Finishing a marathon is an amazing accomplishment, after all, the marathon is a huge mental and physical challenge.
But did you know crossing the finish line may also very well change your life?
OK, ‘change your life’ may be a touch hyperbolic, but it will make you change the way you think about yourself and what you are capable of.
5 Ways Finishing A Marathon Will Change Your Life
Serious Bragging Rights
This is the most superficial change, but it’s worth acknowledging – finishing a marathon is a rare thing. It can be easy to lose sight of this in the midst of training. We read books and blogs about running and marathons, workout with other runners who have at least finished a marathon. We are surrounded by all things marathon.
But in the real world? Marathoners are a great minority.
I can only guess how this was determined, but according to Google, only .5% of Americans have completed a marathon. Less than 50% of people who consider themselves runners have completed one.
Regardless of your finish time, when you cross the finish line of a marathon, you are in some pretty elite company.
Some runners choose to bring up and brag about their marathon accomplishment constantly (what’s the old joke – how do you know if someone at your party has run a marathon? Don’t worry… they’ll tell you).
If that’s your style, go for it. You’ve earned it.
Always the contrarian, I enjoy finding subtle ways to bring it up in casual conversation ‘oh yeah I’ve run a marathon… actually, I’ve run 29 marathons.’ People often don’t believe me. Even if they do, the looks are priceless.
Whatever your style is, you’ve earned the right to milk your accomplishment for all it’s worth.
You Know You Can
After they cross the finish line, some runners can’t wait to sign up for their next race.
Others never want to run again.
Whichever camp you fall into, you are now, and forever will be, a marathoner.
Even if you never again put on a pair of running shoes.
You can call yourself a marathoner. Forever.
You Pushed Your Physical and Mental Limits
Training for a marathon requires months of dedicated focus. You need to continue to push, long past when you want to quit.
Chances are, at some point during the process, you wanted to quit (there may have been many points during the process when you wanted to quit). There likely were times when you were totally over it or when you really didn’t want to run.
But guess what? You didn’t quit, you kept running.
You endured, you persevered, and you got out the door to run, even when you had zero motivation.
‘I don’t feel like it’ can never again be an excuse for not getting something done.
You Found Time and Energy You Didn’t Know You Had
Marathon training takes a ton of time. The hours of training are equivalent to a part-time job. And yet, you did it. You found the extra time and energy amongst your ‘real’ job, child care, chores and whatever other stuff you have going on.
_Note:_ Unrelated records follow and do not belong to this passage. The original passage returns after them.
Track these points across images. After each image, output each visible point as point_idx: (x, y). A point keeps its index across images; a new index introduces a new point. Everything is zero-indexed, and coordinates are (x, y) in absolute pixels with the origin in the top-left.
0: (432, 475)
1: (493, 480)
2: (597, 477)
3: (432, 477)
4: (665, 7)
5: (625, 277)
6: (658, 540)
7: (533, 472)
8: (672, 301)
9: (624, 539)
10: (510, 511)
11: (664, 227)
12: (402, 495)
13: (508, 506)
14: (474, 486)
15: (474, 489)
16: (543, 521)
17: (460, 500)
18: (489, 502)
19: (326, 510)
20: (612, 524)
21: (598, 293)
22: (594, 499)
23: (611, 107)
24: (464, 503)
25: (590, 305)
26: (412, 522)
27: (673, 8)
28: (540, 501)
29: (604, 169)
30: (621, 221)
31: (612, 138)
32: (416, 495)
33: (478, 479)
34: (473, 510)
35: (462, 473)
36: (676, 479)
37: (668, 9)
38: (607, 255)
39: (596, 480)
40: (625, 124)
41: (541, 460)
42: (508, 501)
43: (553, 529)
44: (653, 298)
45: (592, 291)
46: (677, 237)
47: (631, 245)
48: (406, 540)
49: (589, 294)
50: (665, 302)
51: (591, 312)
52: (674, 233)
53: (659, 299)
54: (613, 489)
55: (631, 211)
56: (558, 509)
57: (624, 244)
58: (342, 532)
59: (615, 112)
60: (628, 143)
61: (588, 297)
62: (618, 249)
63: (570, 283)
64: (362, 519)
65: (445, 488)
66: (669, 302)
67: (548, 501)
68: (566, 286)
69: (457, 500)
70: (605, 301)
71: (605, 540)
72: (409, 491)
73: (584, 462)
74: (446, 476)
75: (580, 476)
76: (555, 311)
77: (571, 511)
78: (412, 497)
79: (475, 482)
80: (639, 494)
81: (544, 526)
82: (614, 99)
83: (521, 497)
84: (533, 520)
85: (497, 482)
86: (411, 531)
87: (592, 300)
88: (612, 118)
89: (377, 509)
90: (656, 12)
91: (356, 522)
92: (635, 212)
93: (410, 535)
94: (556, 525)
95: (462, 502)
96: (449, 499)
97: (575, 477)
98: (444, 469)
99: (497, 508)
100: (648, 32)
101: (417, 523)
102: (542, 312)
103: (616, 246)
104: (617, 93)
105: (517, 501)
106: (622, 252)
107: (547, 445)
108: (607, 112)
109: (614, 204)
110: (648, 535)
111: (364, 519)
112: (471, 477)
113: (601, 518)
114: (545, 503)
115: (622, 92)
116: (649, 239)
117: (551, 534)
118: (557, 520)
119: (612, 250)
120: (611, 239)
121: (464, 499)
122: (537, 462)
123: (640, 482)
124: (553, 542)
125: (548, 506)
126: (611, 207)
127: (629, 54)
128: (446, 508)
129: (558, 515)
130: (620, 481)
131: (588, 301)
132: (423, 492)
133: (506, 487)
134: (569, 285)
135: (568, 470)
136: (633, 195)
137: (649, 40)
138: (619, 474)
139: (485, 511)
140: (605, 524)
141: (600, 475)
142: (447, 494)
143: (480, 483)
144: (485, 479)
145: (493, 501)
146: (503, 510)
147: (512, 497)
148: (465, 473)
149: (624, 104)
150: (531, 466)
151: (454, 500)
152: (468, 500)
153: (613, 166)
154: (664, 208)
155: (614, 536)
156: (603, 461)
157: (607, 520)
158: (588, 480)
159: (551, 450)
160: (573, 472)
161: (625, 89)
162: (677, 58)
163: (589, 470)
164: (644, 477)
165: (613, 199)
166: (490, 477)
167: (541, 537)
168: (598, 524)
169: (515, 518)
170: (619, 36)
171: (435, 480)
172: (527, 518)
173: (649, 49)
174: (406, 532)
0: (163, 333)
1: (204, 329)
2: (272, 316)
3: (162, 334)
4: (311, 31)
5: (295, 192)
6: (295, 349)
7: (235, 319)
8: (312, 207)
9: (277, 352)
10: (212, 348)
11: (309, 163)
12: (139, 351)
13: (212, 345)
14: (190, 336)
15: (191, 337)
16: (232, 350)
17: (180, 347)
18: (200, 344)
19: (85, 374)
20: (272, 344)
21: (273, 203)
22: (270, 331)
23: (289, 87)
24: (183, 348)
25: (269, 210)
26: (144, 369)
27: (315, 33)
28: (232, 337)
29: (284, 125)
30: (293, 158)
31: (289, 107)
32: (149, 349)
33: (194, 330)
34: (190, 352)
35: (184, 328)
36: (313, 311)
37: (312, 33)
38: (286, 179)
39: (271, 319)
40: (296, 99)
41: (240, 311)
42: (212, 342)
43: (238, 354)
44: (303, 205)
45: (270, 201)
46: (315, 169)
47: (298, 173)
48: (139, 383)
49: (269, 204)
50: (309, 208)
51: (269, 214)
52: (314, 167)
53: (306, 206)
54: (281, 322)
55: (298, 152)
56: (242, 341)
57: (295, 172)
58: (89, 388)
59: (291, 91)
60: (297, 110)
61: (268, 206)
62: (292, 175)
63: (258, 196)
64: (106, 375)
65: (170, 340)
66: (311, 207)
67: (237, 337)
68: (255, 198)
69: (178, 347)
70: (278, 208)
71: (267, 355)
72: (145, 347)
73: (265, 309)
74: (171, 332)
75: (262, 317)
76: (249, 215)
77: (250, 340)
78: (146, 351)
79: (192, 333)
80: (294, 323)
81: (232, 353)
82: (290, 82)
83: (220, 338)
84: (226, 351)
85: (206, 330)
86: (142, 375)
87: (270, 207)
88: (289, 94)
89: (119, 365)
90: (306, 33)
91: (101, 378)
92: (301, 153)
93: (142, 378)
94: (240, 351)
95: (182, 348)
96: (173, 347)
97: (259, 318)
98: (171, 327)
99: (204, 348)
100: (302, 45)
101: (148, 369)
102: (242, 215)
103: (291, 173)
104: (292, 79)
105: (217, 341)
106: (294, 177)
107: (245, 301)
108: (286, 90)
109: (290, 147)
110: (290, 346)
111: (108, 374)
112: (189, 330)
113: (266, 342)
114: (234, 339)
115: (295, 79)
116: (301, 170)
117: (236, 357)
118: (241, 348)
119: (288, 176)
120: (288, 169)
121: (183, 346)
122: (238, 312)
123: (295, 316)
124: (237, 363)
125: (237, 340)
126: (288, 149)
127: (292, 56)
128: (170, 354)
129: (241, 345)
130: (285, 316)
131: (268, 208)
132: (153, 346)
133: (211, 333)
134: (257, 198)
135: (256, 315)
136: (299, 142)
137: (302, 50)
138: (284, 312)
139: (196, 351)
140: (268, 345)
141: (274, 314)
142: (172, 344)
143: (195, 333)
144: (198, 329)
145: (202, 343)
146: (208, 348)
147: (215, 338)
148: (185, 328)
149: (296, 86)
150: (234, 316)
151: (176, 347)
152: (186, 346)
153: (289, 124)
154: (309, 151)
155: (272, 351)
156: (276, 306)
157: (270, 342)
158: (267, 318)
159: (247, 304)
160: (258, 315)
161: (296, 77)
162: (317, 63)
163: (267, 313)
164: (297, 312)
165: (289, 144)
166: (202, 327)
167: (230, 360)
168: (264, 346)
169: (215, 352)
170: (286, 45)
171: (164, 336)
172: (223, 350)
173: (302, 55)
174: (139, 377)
You no longer have any legitimate excuse to put off any other long-lingering project. Starting a side business or a blog, taking up woodworking, learning a second language. Maybe you’ve considered one of a million possible projects, but then thought you didn’t have the time or the energy to fit them into your life.
You no longer have this as an excuse.
Or, at the very least, if you tell yourself ‘you don’t have the time’ you’ll know, deep down, it’s only an excuse.
If you found the time, energy and mental fortitude to complete a marathon you have proof that you can do anything.
You can never again doubt your dedication or ability to complete a project
If You Can Do This…
When I started running, I was sure I would never be able to run a marathon. I knew I couldn’t do it.
Until I did.
Which created a little bit of an existential crisis – if I’ve been wrong about this, what else have I been wrong about?
What other things have I told myself I can’t do?
What other things did I view as impossible?
Where else was I saying ‘I can’t’?
I don’t think I’m alone in this. I’m sure many first time marathoners are sure they can’t finish a marathon. Maybe they only think it at their low-points or their moments of doubt. Maybe they think about it all the time.
In either case, you can’t run a marathon… until you do. And at that moment, a whole new world of possibilities opens up.
What else do you think you can’t do?
Are you sure?
If you can run a marathon, what other amazing things are you capable of?